Reconduire Lecornu ? Appeler enfin la gauche à Matignon ? Choisir une autre personnalité ? Lancer de nouvelles consultations ? Accepter de remettre en débat la réforme des retraites ?

Le président de la République, resté dans l'ombre depuis la démission surprise de son Premier ministre lundi matin, se retrouve en première ligne désormais, avec plusieurs options entre les mains mais surtout beaucoup de questions. Une certitude cependant: il tranchera d'ici vendredi soir, comme il l'a fait savoir mercredi, après une intervention télévisée de son Premier ministre démissionnaire.

Après une mission de deux jours, Sébastien Lecornu a constaté sur France 2 que "les perspectives d'une dissolution s'éloignaient", estimant que "la situation permet pour le président de nommer un Premier ministre dans les 48 prochaines heures", pour qu'un projet de budget soit déposé lundi au Parlement.

Mais la crise politique heurte de plein fouet un autre événement politique incontournable pour le chef de l'Etat: la cérémonie d'entrée au Panthéon de Robert Badinter.

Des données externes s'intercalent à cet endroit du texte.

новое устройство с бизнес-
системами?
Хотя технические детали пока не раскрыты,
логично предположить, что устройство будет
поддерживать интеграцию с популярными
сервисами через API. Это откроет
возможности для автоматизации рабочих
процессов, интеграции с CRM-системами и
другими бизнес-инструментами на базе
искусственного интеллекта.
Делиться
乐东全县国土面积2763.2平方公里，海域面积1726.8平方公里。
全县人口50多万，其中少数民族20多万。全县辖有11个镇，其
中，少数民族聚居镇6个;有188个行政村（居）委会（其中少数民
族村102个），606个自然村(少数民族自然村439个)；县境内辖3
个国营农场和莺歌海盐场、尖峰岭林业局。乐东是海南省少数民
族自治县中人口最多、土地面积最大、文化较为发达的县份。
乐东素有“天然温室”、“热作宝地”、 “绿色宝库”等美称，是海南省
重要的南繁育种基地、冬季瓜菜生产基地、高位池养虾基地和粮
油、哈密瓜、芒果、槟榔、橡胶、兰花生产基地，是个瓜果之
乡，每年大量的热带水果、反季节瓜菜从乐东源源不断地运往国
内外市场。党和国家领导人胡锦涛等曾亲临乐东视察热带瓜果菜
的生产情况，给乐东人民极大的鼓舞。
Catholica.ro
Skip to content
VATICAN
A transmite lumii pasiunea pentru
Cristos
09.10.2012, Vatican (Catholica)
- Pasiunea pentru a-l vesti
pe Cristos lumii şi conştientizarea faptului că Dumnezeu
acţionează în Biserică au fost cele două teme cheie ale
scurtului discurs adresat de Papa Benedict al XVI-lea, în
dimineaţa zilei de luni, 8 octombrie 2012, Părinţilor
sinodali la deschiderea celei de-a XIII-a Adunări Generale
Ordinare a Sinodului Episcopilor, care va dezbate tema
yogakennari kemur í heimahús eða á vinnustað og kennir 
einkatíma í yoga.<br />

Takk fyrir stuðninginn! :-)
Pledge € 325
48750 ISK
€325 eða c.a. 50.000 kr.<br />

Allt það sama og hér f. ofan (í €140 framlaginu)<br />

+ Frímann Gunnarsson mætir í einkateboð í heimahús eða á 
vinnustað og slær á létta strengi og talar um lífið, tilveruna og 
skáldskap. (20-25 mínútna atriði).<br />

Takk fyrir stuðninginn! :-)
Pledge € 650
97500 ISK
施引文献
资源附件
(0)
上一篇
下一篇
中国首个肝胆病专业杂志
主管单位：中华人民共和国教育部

Emmanuel Macron doit présider cette parenthèse mémorielle organisée de longue date à 19H00, ce qui l'empêche de parler aux Français lors d'une éventuelle allocution le soir. Reportant vraisemblablement toute décision à vendredi, qui pourrait même être assortie - sans certitude - d'une composition de gouvernement, dixit un proche du chef de l'Etat.

Lundi soir, l'entourage du président assurait en tout cas qu'il "prendra ses responsabilités" à l'issue des "ultimes consultations" de son Premier ministre.

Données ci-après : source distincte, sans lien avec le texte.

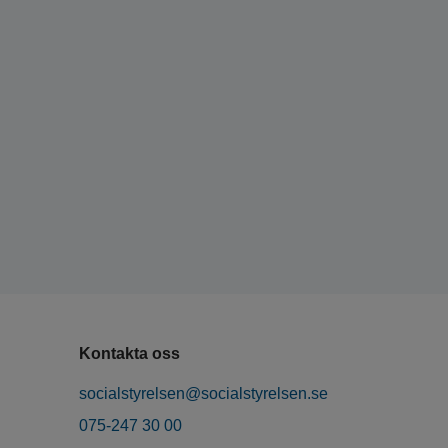
Kontakta oss
socialstyrelsen@socialstyrelsen.se
075-247 30 00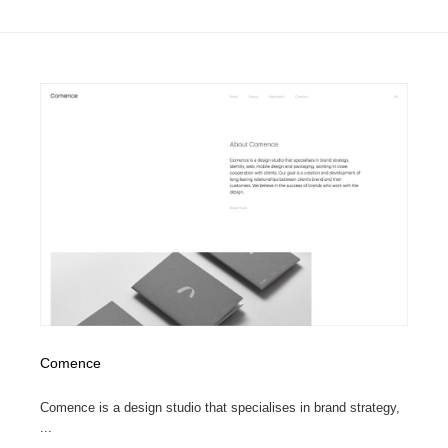
イラストレーター
コンテンツ・メディア制作会社
9
コンテンツ・メディア制作会社
フォント・フリーフォント / 書体
238
フォント・フリーフォント / 書体
レタリング・カリグラフィ・サイン・看板
31
レタリング・カリグラフィ・サイン・看板
編集・ライティング・コピーライター
19
編集・ライティング・コピーライター
スタイリスト・ヘア＆メークアップ・プロップ・セット
18
デザイン
スタイリスト・ヘア＆メークアップ・プロップ・セット
映像・クリエイター・プロダクション
164
デザイン
映像・クリエイター・プロダクション
撮影スタジオ・撮影用小物・背景ボード・リース・レン
20
タル
Comence
撮影スタジオ・撮影用小物・背景ボード・リース・レン
コーダー・エンジニア・デベロッパー
136
Comence is a design studio that specialises in brand strategy,
タル
...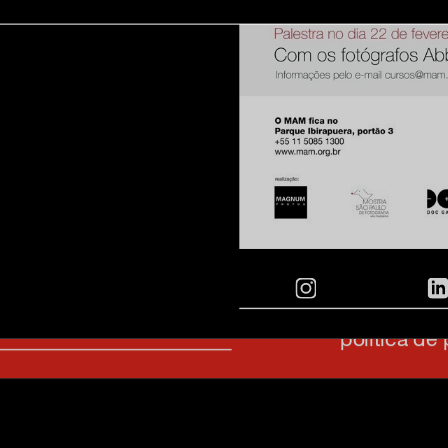
inscreva-s
sobre o m
imprensa
transparênc
contato
trabalhe c
s & culture
política de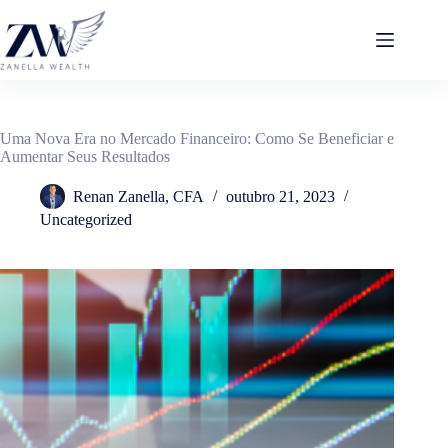
Pular
para
o
conteúdo
Uma Nova Era no Mercado Financeiro: Como Se Beneficiar e
Aumentar Seus Resultados
Renan Zanella, CFA
outubro 21, 2023
Uncategorized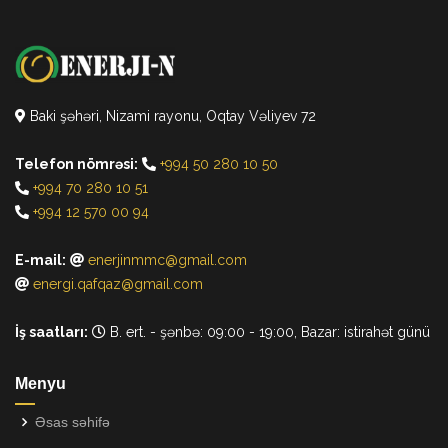
Baki şəhəri, Nizami rayonu, Oqtay Vəliyev 72
Telefon nömrəsi:
+994 50 280 10 50
+994 70 280 10 51
+994 12 570 00 94
E-mail:
enerjinmmc@gmail.com
energi.qafqaz@gmail.com
İş saatları:
B. ert. - şənbə: 09:00 - 19:00, Bazar: istirahət günü
Menyu
Əsas səhifə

- Un gouvernement Lecornu II ? -

Au cours d'un entretien d'un peu plus d'une heure à l'Elysée mercredi soir, Sébastien Lecornu a en tout cas donné quelques clés de lecture supplémentaires au président.

D'abord, la future équipe gouvernementale devra être "complètement déconnectée des ambitions présidentielles pour 2027", a-t-il insisté sur France 2, pointant sans doute sans le nommer le patron de la droite Bruno Retailleau, que beaucoup estiment partiellement responsable du revirement du début de semaine au sein du socle commun. Et Sébastien Lecornu de prendre le soin de préciser que lui n'était "pas" candidat à l'Elysée.

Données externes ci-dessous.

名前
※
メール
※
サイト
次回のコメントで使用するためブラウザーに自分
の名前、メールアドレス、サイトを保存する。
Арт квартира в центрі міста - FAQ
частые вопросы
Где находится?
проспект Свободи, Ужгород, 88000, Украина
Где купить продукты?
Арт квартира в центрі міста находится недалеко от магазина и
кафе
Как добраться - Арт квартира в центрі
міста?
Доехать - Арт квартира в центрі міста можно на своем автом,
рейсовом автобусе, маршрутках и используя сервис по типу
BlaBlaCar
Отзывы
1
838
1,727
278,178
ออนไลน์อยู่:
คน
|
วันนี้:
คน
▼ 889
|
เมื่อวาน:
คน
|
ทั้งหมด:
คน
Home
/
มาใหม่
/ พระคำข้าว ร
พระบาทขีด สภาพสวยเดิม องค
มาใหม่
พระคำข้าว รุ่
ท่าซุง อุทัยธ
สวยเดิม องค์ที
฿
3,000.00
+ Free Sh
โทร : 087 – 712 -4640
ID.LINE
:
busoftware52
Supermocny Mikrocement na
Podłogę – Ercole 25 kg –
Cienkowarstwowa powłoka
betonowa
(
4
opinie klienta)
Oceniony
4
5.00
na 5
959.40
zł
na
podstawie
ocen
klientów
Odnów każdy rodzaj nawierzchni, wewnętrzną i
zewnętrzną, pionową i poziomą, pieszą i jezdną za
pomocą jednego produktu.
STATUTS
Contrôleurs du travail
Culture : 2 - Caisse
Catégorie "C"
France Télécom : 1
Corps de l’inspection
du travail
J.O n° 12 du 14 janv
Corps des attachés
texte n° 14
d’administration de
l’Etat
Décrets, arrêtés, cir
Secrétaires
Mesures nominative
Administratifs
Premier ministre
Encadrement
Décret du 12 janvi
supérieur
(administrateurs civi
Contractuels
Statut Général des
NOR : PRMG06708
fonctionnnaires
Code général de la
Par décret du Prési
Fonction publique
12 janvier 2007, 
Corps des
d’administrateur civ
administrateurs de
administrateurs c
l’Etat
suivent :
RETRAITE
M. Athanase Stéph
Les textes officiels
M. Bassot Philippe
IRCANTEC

Ensuite, il faudra "trouver un chemin pour que le débat ait lieu sur la réforme des retraites", alors que la question d'une suspension de cette loi, exigée par les socialistes mais qui fracture le camp présidentiel, coûterait "pas moins de trois milliards d'euros" en 2027 selon lui.

Ce dossier s'annonce extrêmement épineux, notamment car la droite en a fait une ligne rouge, ce qui compromet peut-être sa participation au prochain exécutif. Horizons, dont le chef Edouard Philippe appelle à une présidentielle anticipée, est également opposée à tout retour en arrière.

Si Sébastien Lecornu assure ne pas "courir après le job" et avoir "terminé" sa "mission", plusieurs responsables politiques prêtaient mercredi à Emmanuel Macron la tentation de reconduire celui qui se décrit comme un "moine soldat", au risque d'ulcérer les oppositions qui ne cessent de fustiger "l'entêtement" du chef de l'Etat.

Le parti socialiste d'Olivier Faure continue lui d'appeler à une cohabitation avec une personnalité de gauche à Matignon. "S'il refuse la cohabitation, il devra partir", ont aussi lancé les Ecologistes mercredi soir dans un communiqué.

La France insoumise, qui demande inlassablement la démission d'Emmanuel Macron, promet en tout cas de censurer "tout gouvernement de grande coalition", a dit le coordinateur Manuel Bompard, sans explicitement indiquer ses intentions dans le cas où le Parti socialiste serait nommé à Matignon.

Le Rassemblement national est catégorique : "Je censurerai tous les gouvernements jusqu'à obtenir la dissolution", a prévenu Marine Le Pen.